AIoT Pipelines + DevOps

Managing Different Speeds of Development

One of the biggest challenges in most AIoT projects is managing the different speeds of development that can usually be found. For example, hardware and manufacturing-related topics usually move much slower (i.e., months) than software or AI development (weeks). In some cases, one might even have to deal with elements that change on a daily basis, e.g., automatically retrained AI models. To address this, one must carefully consider the organizational setup. Often, it can make sense to allow these different topics to evolve at their own speed, e.g., by allowing a different sprint regime for different pipelines that produce AIoT artifacts and components at different speeds. An overview is given in the figure following. Please note that there is often no straightforward answer for dealing with AIoT elements that require either very long or very short iterations. For example, for very slow moving elements, one can choose very long sprints. Alternatively, one can have all teams work with a similar spring cadence but allow the slower moving topics to deliver non-deployable artifacts, e.g., updated planning and design documents, etc. Similarly, for very fast moving elements the strict sprint cadence might be too rigid, so it could be better to allow them to be worked on and released ad hoc. For example, like automatically retrained AI models, this makes perfect sense since for an automated process no sprint planning seems required.

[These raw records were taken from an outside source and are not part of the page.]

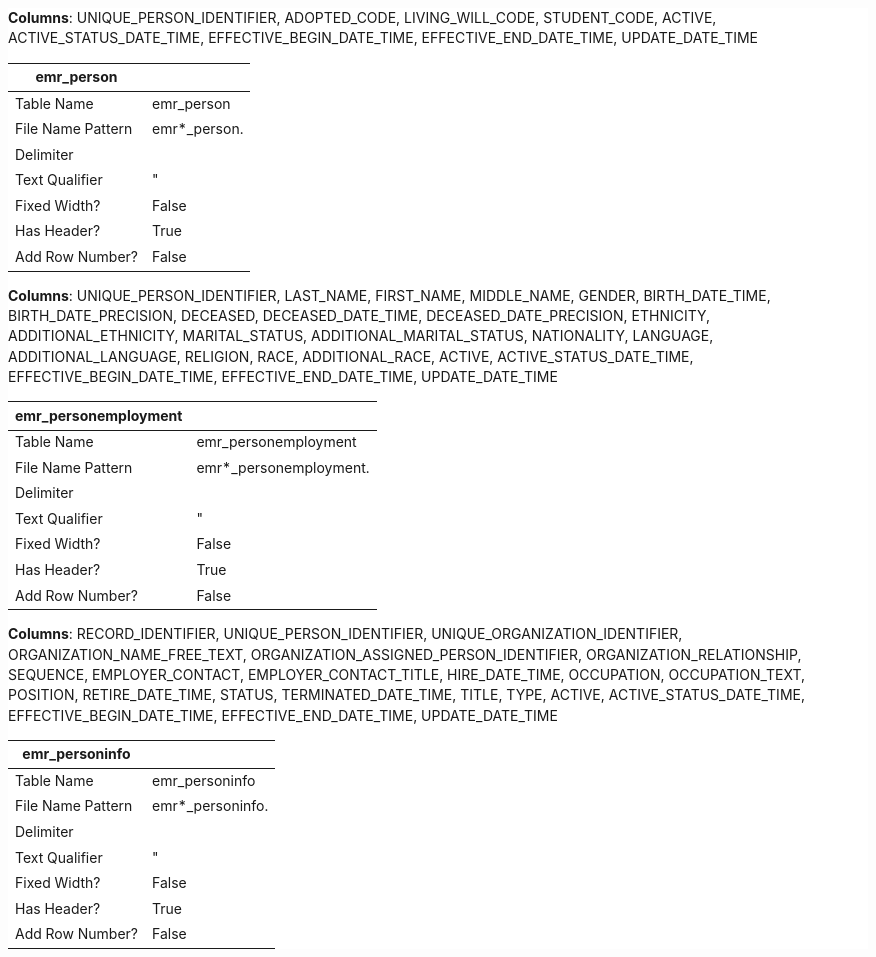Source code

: **Columns**: UNIQUE_PERSON_IDENTIFIER, ADOPTED_CODE, LIVING_WILL_CODE, STUDENT_CODE, ACTIVE, ACTIVE_STATUS_DATE_TIME, EFFECTIVE_BEGIN_DATE_TIME, EFFECTIVE_END_DATE_TIME, UPDATE_DATE_TIME  

|emr_person||
|-----|-----|
| Table Name | emr_person|
| File Name Pattern | emr*_person.|
| Delimiter | ||
| Text Qualifier | "|
| Fixed Width? | False|
| Has Header? | True|
| Add Row Number? | False|  

**Columns**: UNIQUE_PERSON_IDENTIFIER, LAST_NAME, FIRST_NAME, MIDDLE_NAME, GENDER, BIRTH_DATE_TIME, BIRTH_DATE_PRECISION, DECEASED, DECEASED_DATE_TIME, DECEASED_DATE_PRECISION, ETHNICITY, ADDITIONAL_ETHNICITY, MARITAL_STATUS, ADDITIONAL_MARITAL_STATUS, NATIONALITY, LANGUAGE, ADDITIONAL_LANGUAGE, RELIGION, RACE, ADDITIONAL_RACE, ACTIVE, ACTIVE_STATUS_DATE_TIME, EFFECTIVE_BEGIN_DATE_TIME, EFFECTIVE_END_DATE_TIME, UPDATE_DATE_TIME  

|emr_personemployment||
|-----|-----|
| Table Name | emr_personemployment|
| File Name Pattern | emr*_personemployment.|
| Delimiter | ||
| Text Qualifier | "|
| Fixed Width? | False|
| Has Header? | True|
| Add Row Number? | False|  

**Columns**: RECORD_IDENTIFIER, UNIQUE_PERSON_IDENTIFIER, UNIQUE_ORGANIZATION_IDENTIFIER, ORGANIZATION_NAME_FREE_TEXT, ORGANIZATION_ASSIGNED_PERSON_IDENTIFIER, ORGANIZATION_RELATIONSHIP, SEQUENCE, EMPLOYER_CONTACT, EMPLOYER_CONTACT_TITLE, HIRE_DATE_TIME, OCCUPATION, OCCUPATION_TEXT, POSITION, RETIRE_DATE_TIME, STATUS, TERMINATED_DATE_TIME, TITLE, TYPE, ACTIVE, ACTIVE_STATUS_DATE_TIME, EFFECTIVE_BEGIN_DATE_TIME, EFFECTIVE_END_DATE_TIME, UPDATE_DATE_TIME  

|emr_personinfo||
|-----|-----|
| Table Name | emr_personinfo|
| File Name Pattern | emr*_personinfo.|
| Delimiter | ||
| Text Qualifier | "|
| Fixed Width? | False|
| Has Header? | True|
| Add Row Number? | False|  

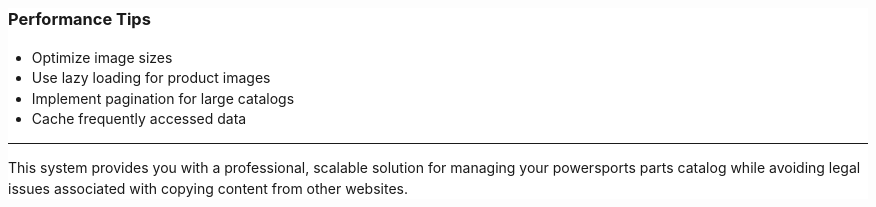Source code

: ### Performance Tips
- Optimize image sizes
- Use lazy loading for product images
- Implement pagination for large catalogs
- Cache frequently accessed data

---

This system provides you with a professional, scalable solution for managing your powersports parts catalog while avoiding legal issues associated with copying content from other websites.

However, there is a key prerequisite for this to work: dependencies between artefacts and components from the different AIoT pipelines have to be carefully managed from a dependency point of view. In general, it is OK for fast moving artefacts to depend on slower moving artefacts, but not the other way around - otherwise the evolution of the fast moving artefacts will have a negative impact on the slower moving artefacts. These dependencies can be of a technical nature (e.g., call dependencies between software components, or deployment dependencies between hardware and software) or of a more organizational nature (e.g., procurement decisions). The technical dependencies and how to deal with them will be discussed in more detail in the Data/Functional Viewpoint of the Product / Solution Design. Finally, the Agile V-Model is introduced later as an option to manage product development teams in these types of situations.

Managing different speeds of development

Jan Bosch from Chalmers University and the Software Center: This is a key question: How do you do a release? There are companies in the earliest development stage that do heartbeat-based releases; every component releases every third or every fourth week at the end of the agile sprints. You release all the new versions of the components simultaneously, so that is one way. However, this requires a high level of coordination between the different groups who are building different subsystems in different parts of the system. This is why many companies aim to reach a state where continuous integration and testing of the overall system is so advanced that any of the components in the system can release at any point in time, as long as they have passed the test cases. Then, the teams can start to operate on different heartbeats. Some of the leading cloud companies are now releasing multiple times a day. This should also be the goal for an AIoT system: frequent releases, early validation, less focus on dependency management between different teams.